Culpa in contrahendo is a Latin expression meaning "fault in conclusion of a contract". It is an important concept in contract law for many civil law countries, which recognize a clear duty to negotiate with care, and not to lead a negotiating partner to act to his detriment before a firm contract is concluded. In German contract law, § 311 II BGB lists a number of steps by which an obligation to pay damages may be created.

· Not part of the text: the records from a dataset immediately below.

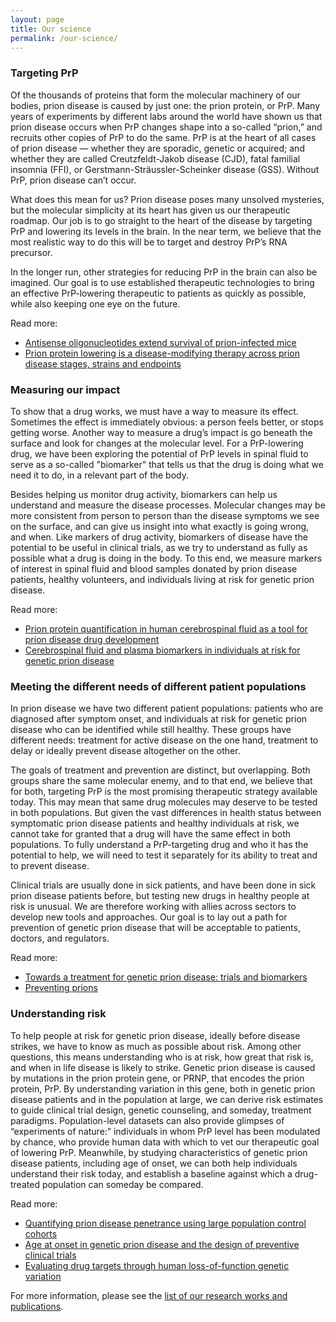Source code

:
 ```yaml
---
layout: page
title: Our science
permalink: /our-science/
---
```


### Targeting PrP

Of the thousands of proteins that form the molecular machinery of our bodies, prion disease is caused by just one: the prion protein, or PrP. Many years of experiments by different labs around the world have shown us that prion disease occurs when PrP changes shape into a so-called “prion,” and recruits other copies of PrP to do the same. PrP is at the heart of all cases of prion disease &mdash; whether they are sporadic, genetic or acquired; and whether they are called Creutzfeldt-Jakob disease (CJD), fatal familial insomnia (FFI), or Gerstmann-Str&auml;ussler-Scheinker disease (GSS). Without PrP, prion disease can’t occur.

What does this mean for us? Prion disease poses many unsolved mysteries, but the molecular simplicity at its heart has given us our therapeutic roadmap. Our job is to go straight to the heart of the disease by targeting PrP and lowering its levels in the brain. In the near term, we believe that the most realistic way to do this will be to target and destroy PrP’s RNA precursor. 

In the longer run, other strategies for reducing PrP in the brain can also be imagined. Our goal is to use established therapeutic technologies to bring an effective PrP-lowering therapeutic to patients as quickly as possible, while also keeping one eye on the future.

Read more:

+ [Antisense oligonucleotides extend survival of prion-infected mice](/works/raymond-2019-antisense-oligonucleotides-extend-survival.pdf)
+ [Prion protein lowering is a disease-modifying therapy across prion disease stages, strains and endpoints](/works/minikel-2020-prion-protein-lowering.pdf)

### Measuring our impact

To show that a drug works, we must have a way to measure its effect. Sometimes the effect is immediately obvious: a person feels better, or stops getting worse. Another way to measure a drug’s impact is go beneath the surface and look for changes at the molecular level. For a PrP-lowering drug, we have been exploring the potential of PrP levels in spinal fluid to serve as a so-called "biomarker" that tells us that the drug is doing what we need it to do, in a relevant part of the body. 

Besides helping us monitor drug activity, biomarkers can help us understand and measure the disease processes. Molecular changes may be more consistent from person to person than the disease symptoms we see on the surface, and can give us insight into what exactly is going wrong, and when. Like markers of drug activity, biomarkers of disease have the potential to be useful in clinical trials, as we try to understand as fully as possible what a drug is doing in the body. To this end, we measure markers of interest in spinal fluid and blood samples donated by prion disease patients, healthy volunteers, and individuals living at risk for genetic prion disease.

Read more:

+ [Prion protein quantification in human cerebrospinal fluid as a tool for prion disease drug development](/works/vallabh-2019-prion-protein-quantification.pdf)
+ [Cerebrospinal fluid and plasma biomarkers in individuals at risk for genetic prion disease](/works/vallabh-2020-cerebrospinal-fluid-and-plasma-biomarkers.pdf)

### Meeting the different needs of different patient populations 

In prion disease we have two different patient populations: patients who are diagnosed after symptom onset, and individuals at risk for genetic prion disease who can be identified while still healthy. These groups have different needs: treatment for active disease on the one hand, treatment to delay or ideally prevent disease altogether on the other. 

The goals of treatment and prevention are distinct, but overlapping. Both groups share the same molecular enemy, and to that end, we believe that for both, targeting PrP is the most promising therapeutic strategy available today. This may mean that same drug molecules may deserve to be tested in both populations. But given the vast differences in health status between symptomatic prion disease patients and healthy individuals at risk, we cannot take for granted that a drug will have the same effect in both populations. To fully understand a PrP-targeting drug and who it has the potential to help, we will need to test it separately for its ability to treat and to prevent disease. 

Clinical trials are usually done in sick patients, and have been done in sick prion disease patients before, but testing new drugs in healthy people at risk is unusual. We are therefore working with allies across sectors to develop new tools and approaches. Our goal is to lay out a path for prevention of genetic prion disease that will be acceptable to patients, doctors, and regulators.

Read more:

+ [Towards a treatment for genetic prion disease: trials and biomarkers](https://github.com/ericminikel/prevention_plaidoyer/blob/master/manuscript.md)
+ [Preventing prions](/works/vallabh-minikel-2020-scientificamerican-preventing-prions.pdf)

### Understanding risk

To help people at risk for genetic prion disease, ideally before disease strikes, we have to know as much as possible about risk. Among other questions, this means understanding who is at risk, how great that risk is, and when in life disease is likely to strike. Genetic prion disease is caused by mutations in the prion protein gene, or PRNP, that encodes the prion protein, PrP. By understanding variation in this gene, both in genetic prion disease patients and in the population at large, we can derive risk estimates to guide clinical trial design, genetic counseling, and someday, treatment paradigms. Population-level datasets can also provide glimpses of “experiments of nature:” individuals in whom PrP level has been modulated by chance, who provide human data with which to vet our therapeutic goal of lowering PrP. Meanwhile, by studying characteristics of genetic prion disease patients, including age of onset, we can both help individuals understand their risk today, and establish a baseline against which a drug-treated population can someday be compared.

Read more:

+ [Quantifying prion disease penetrance using large population control cohorts](https://github.com/ericminikel/prnp_penetrance/blob/master/manuscript.md)
+ [Age at onset in genetic prion disease and the design of preventive clinical trials](https://www.ncbi.nlm.nih.gov/pmc/articles/PMC6656649/)
+ [Evaluating drug targets through human loss-of-function genetic variation](/works/minikel-2020-evaluating-drug-targets.pdf)

For more information, please see the [list of our research works and publications](/works/).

By contrast, in English contract law, and many other common law jurisdictions, there has been stulted judicial acceptance of this concept. The doctrine of estoppel has been mooted by academics as a good model, but judges have refused to let it be a sidestep of the doctrine of consideration, saying estoppel must be a shield not a sword, and calling instead for Parliamentary intervention.[1] On the other hand, in the case of land, proprietary estoppel effectively created obligations regardless of any pre-existing contract. In the United States, however, courts have allowed promissory estoppel to function as a substitute for the consideration doctrine. This movement was stimulated by the acceptance of the concept in section 90 of the first Restatement of Contracts.
Rudolf von Jhering is credited with developing the culpa in contrahendo doctrine. Originally, according to the prevailing interpretation of the German Civil Code, there was no such legal doctrine. The courts saw a gap in the law and used the culpa in contrahendo doctrine to fill it.
Since the 2002 reform of the law of obligations, culpa in contrahendo is provided for by statute §311(2) in connection with §§280(1) and 241(2) of the German Civil Code).
Article 1382 of the Belgian Civil Code is the general legal basis to pursue compensation for damage as a result of a culpa in contrahendo.
The doctrine of Culpa in contrahendo applies in Puerto Rico.[2]